Can you clarify the exact configuration you were testing. My understanding is you were running zfs in dom0 and serving up zvols as block devices for domU's. You then ran a bonnie++ in the domU (against the backing zvol) which triggered an OOM in dom0 which killed xend. Do I have that right?
If so I may have some ideas why that might happen. The OOM indicates some process running in a taskset with limited memory failed an order-0 allocation (4k of memory). The OOM message makes this fairly clear because __GFP_HARDWALL is set which limits user space processes memory consumption within the taskset. So even though there were 13648 4k pages available globally they were not in this taskset.
And there in I think may be part of the problem. The zfs code all runs in the kernel and as such doesn't honor taskset limits. So because there was still quite a bit of free memory on the system outside the taskset the memory reclaim code never ran. It's also not quite clear to me how exactly the taskset memory accounting is done if kernel anonymous pages count towards that memory limit you set. More investigation is needed.
As for the crashes, those are going to be easier to hunt down. Limiting the ARC to 65M is amazingly small, but it should be good for finding any memory handling problems. In you case I have a guess where things when wrong but you'll need to rebuild the spl+zfs code with the --enable-debug configure option. Enabling this option will resulting in lots of assertions being compiled in to the code. In particular, I'm hoping the following one gets hit because it will show the issue is that we failed the allocate the inode problem. That would explain the above inode accounting issues. Although if we hit a different assert that will be information too.
ASSERT(*zpp != NULL);
There were two different environments.
The first environment was bonnie++ using zfs (not zvol) on dom0. This configuration first caused OOM (which killed xend), and later kernel panic (when I limit zfs_arc_max). domU is not involved at all in this test. This is what I reported on the first post.
The second one was bonnie++ on a domU, using zvol-backed device from dom0. domU uses zfs on top of this block device. In domU's zpool I created a zvol (which I then formatted as ext4) and a zfs filesystem. On this environment I ran bonnie++ on both zfs and zvol+ext4. There were OOMs and panics on this environment, but all happen in domU. dom0 (which still has zfs_arc_max) was fine during this test.
I'll try using debug version sometime later.
You know, bugs aside, it's really cool that all of that basically works. :)
Yes it is :D
I've been working to get zfs and Xen to play nicely. In the past the efforts include:
So if reserving an extra 1G and using small arc size is enough to get it working, it's more than enough for dev purposes.
Hopefully, given a few weeks we'll get this issues sorted out. This does help explain too why your so interested in the zvols working well. :)
With the changes to the direct reclaim path in the latest master code, GFP_NOFS branch merge, I think we have a handle on the crashes and oom issues described here. Fajar if you agree please go ahead and close this bug. Performance/memory issues still aren't resolved by can be worked in a different bug.
Closing this bug.
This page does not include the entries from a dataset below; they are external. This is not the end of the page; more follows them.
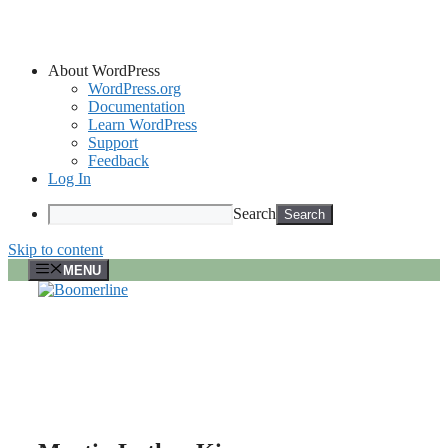
About WordPress
WordPress.org
Documentation
Learn WordPress
Support
Feedback
Log In
Search
Skip to content
MENU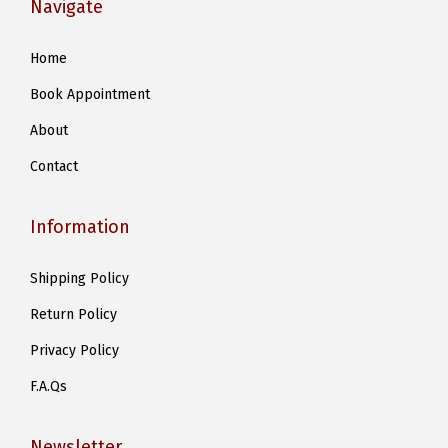
Navigate
Home
Book Appointment
About
Contact
Information
Shipping Policy
Return Policy
Privacy Policy
F.A.Qs
Newsletter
Further memory/OOM issues is better tracked on issue #154 since using zfs as root is more general and receive more testing compared to bonnie++
I was testing bonnie++ with "-s 3g" on a Xen dom0 with 1.5G memory. On first run I got OOM error
My initial guess was that somehow zfs was eating up all the memory for arc and doesn't free it when other applications need it. So I tried setting zfs_arc_max and zfs_arc_min module parameter to 68157440 (65M). Repeated the test, and got this error
... and the dom0 keeps on rebooting and crashing on the same error (zfs_inode_destroy).
I had to boot using openindiana and delete the dataset used by bonnie to be able to access the pool on Linux again.
So the questions are:
This is with 0.6.0-rc1 plus some zpool/zvol-related fixes which I posted earlier.